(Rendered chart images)
.....
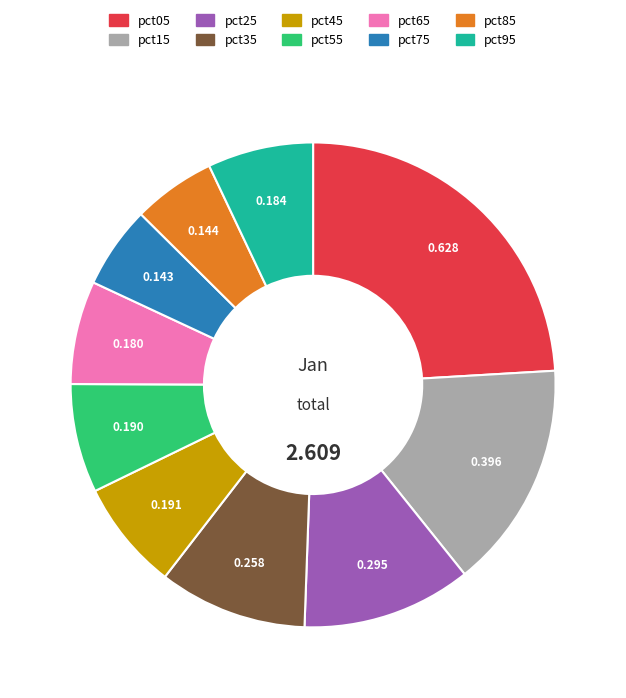

Is it true that pct35 is 20% of the pie?

False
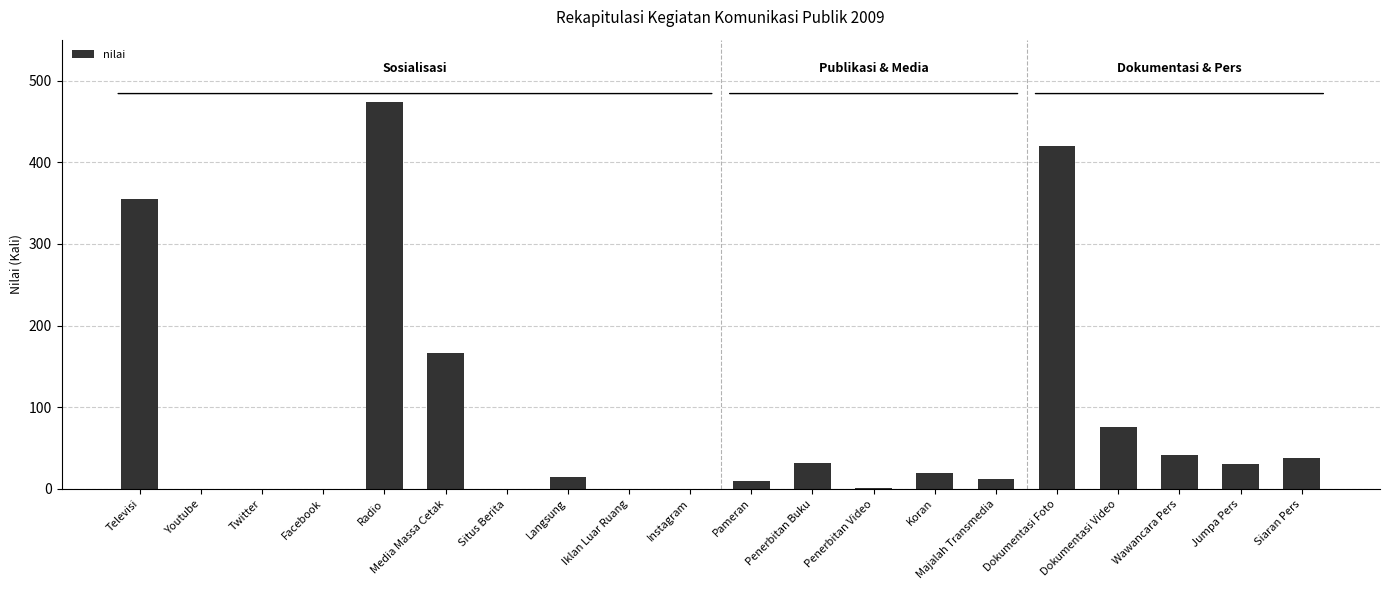

The chart shows a value of 355 at Televisi. True or false?

True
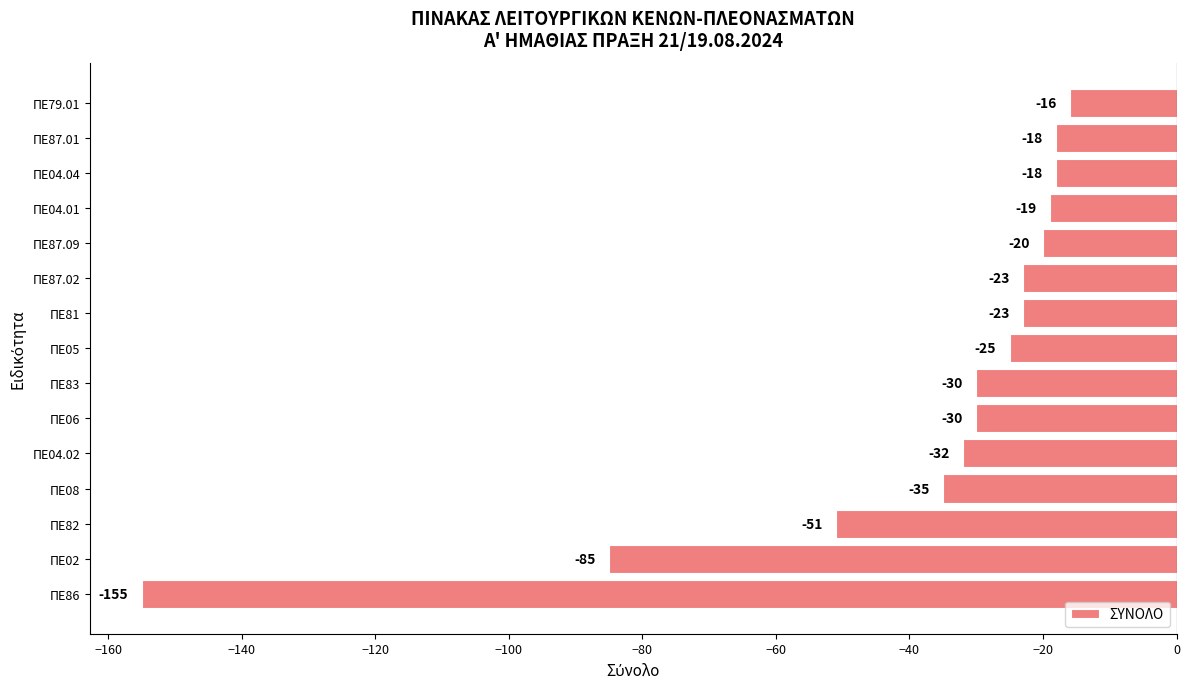

What is the difference between the maximum and minimum values?

139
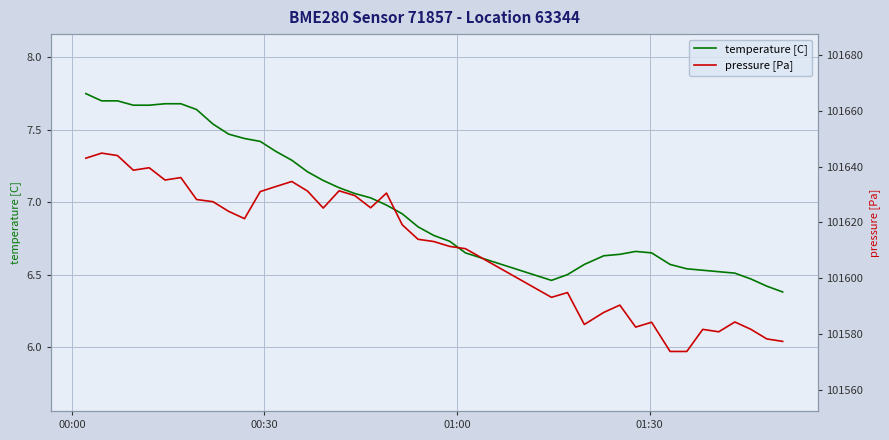

What is the lowest value of the temperature [C] series?

6.4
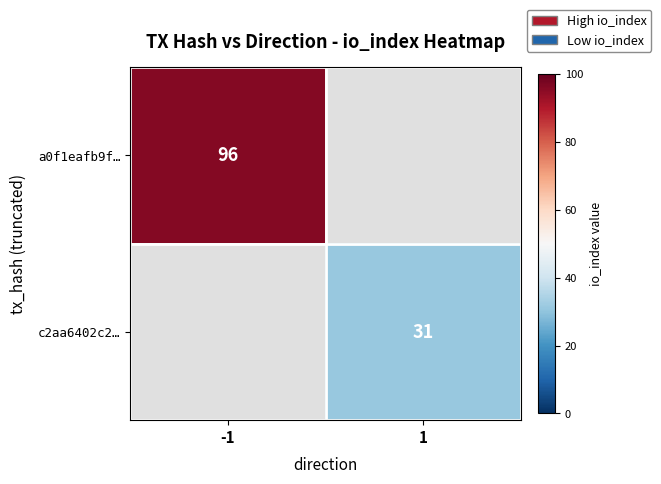

At how many categories does at least one series exceed 61?

1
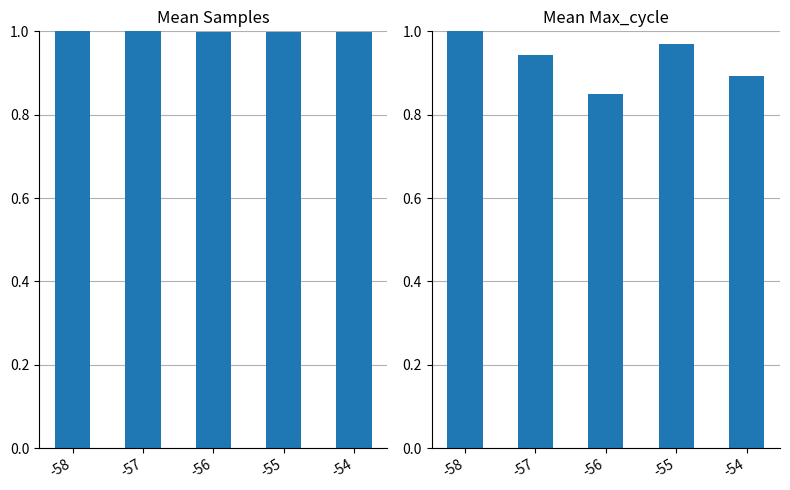

How many bars are there in each group?

2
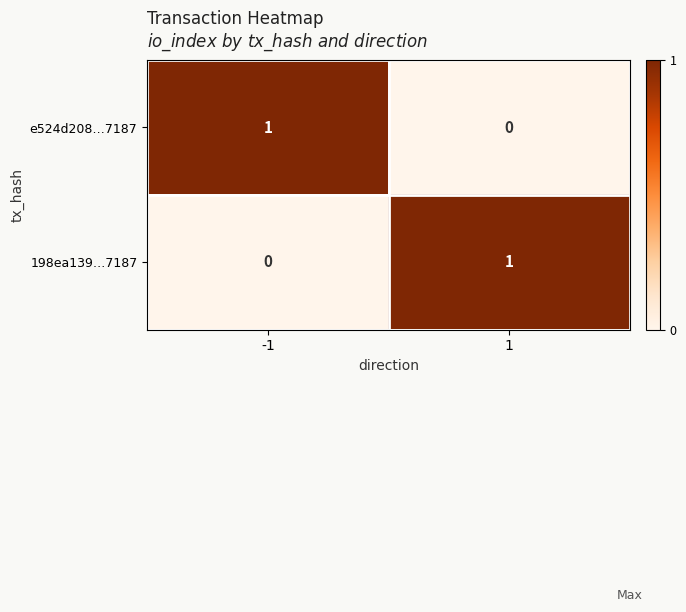

Is it true that 198ea139…7187 equals 2 at 1?

False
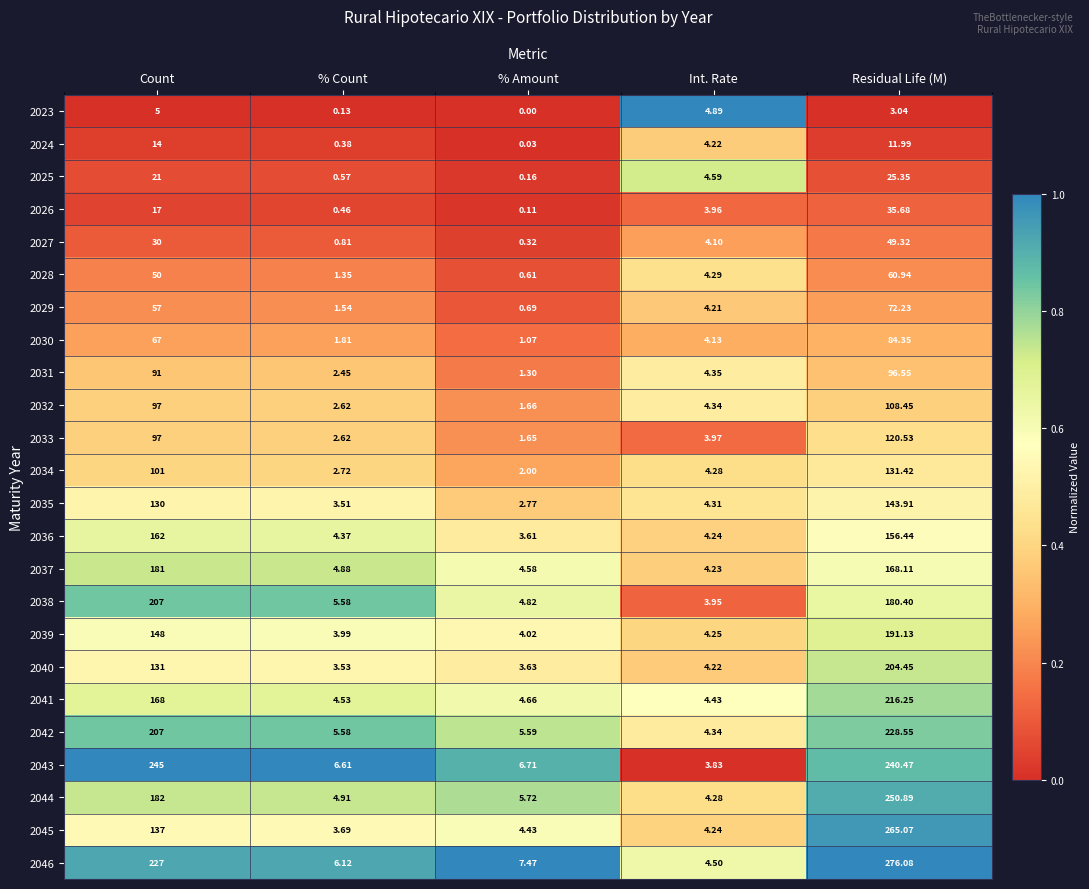

Is the value of 2036 at % Count greater than the value of 2040 at % Amount?

Yes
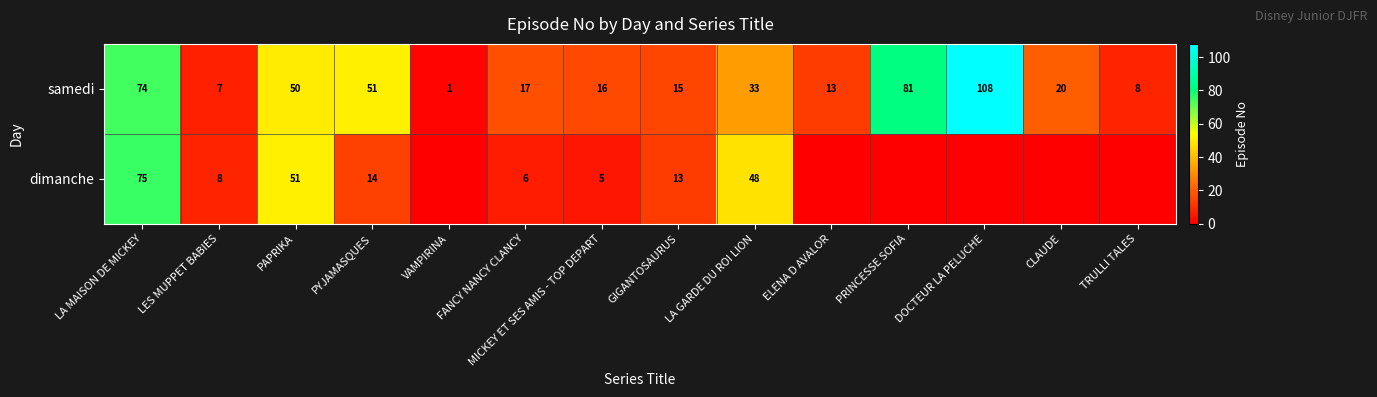

What is the total value across all series at PYJAMASQUES?

65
.....
◆ Exercise
Return the text of all the items above word for word, leaving out the pictures.

◆ Task solution
Is it true that pct35 is 20% of the pie?

False

The chart shows a value of 355 at Televisi. True or false?

True

What is the difference between the maximum and minimum values?

139

What is the lowest value of the temperature [C] series?

6.4

At how many categories does at least one series exceed 61?

1

How many bars are there in each group?

2

Is it true that 198ea139…7187 equals 2 at 1?

False

Is the value of 2036 at % Count greater than the value of 2040 at % Amount?

Yes

What is the total value across all series at PYJAMASQUES?

65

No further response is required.